Early Friday, I finished Hillbilly Elegy by J.D. Vance, who described his own memoir as “somewhat absurd” since he had not done anything extraordinary: “I wrote this book because I’ve achieved something quite ordinary, which doesn’t happen to most kids who grow up like me.”  I understand the distinction.  That it topped the New York Times Bestseller List is a strong clue that it is an interesting story.

Same day, I had a conversation with a gentleman who lost his mother that week at the age of ninety-six.  His sweet mother had been married for fifty-seven years before her husband passed away — thirteen years ago!  His parents were founding members of our church, and we spoke of hosting a memorial service to celebrate his mother’s special story.

Same day, I attended an event that featured Navajo Grandmothers who have traveled from Arizona to Los Angeles to resist the destruction of their cultural and ancestral homeland.  Guess what they were here to do?  Tell their story.

And after all that, my wife and I showed up at an event for college students where we were asked to–you guessed it–share our stories.  Well, we did our best.  They are, after all, our stories, so no one knows them better, but it did feel a little pretentious on our end following a day filled with such compelling stories.

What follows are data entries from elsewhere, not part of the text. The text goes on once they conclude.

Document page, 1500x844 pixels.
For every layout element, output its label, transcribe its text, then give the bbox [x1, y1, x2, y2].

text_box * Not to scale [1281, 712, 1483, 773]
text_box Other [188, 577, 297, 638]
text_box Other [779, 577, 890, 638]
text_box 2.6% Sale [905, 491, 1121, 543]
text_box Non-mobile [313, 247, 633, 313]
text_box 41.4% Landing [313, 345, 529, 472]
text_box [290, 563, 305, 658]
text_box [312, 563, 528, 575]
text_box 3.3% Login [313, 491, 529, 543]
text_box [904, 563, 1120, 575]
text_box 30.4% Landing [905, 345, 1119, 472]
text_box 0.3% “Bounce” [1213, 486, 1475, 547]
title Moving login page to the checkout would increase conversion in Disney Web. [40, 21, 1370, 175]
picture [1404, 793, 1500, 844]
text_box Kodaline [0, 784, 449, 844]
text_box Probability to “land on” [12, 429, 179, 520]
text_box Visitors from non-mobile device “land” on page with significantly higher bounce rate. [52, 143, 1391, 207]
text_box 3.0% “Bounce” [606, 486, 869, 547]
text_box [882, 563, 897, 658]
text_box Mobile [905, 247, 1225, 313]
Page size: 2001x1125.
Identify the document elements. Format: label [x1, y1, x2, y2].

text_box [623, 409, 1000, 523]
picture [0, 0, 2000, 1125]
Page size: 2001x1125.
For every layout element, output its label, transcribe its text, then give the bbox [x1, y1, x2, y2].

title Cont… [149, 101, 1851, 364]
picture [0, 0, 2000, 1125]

Everyone has a story.  But some sure seem to grab the old heart more than others.

In Vance’s introduction to Hillbilly Elegy, he wrote: “The coolest thing I’ve done, at least on paper, is graduate from Yale Law School . . . [b]ut about two hundred people do the same thing every year, and trust me, you don’t want to read about most of their lives.”  Ha!

All this simply got me to thinking: I’m pretty sure that our life’s goal should not be a best-selling autobiography, and given fickle human nature, competing for the coolest story is a rabbit hole not worth going down.  But like it or not, we are creating a story out of the cards we were dealt, and given a choice, it might as well be one worth telling.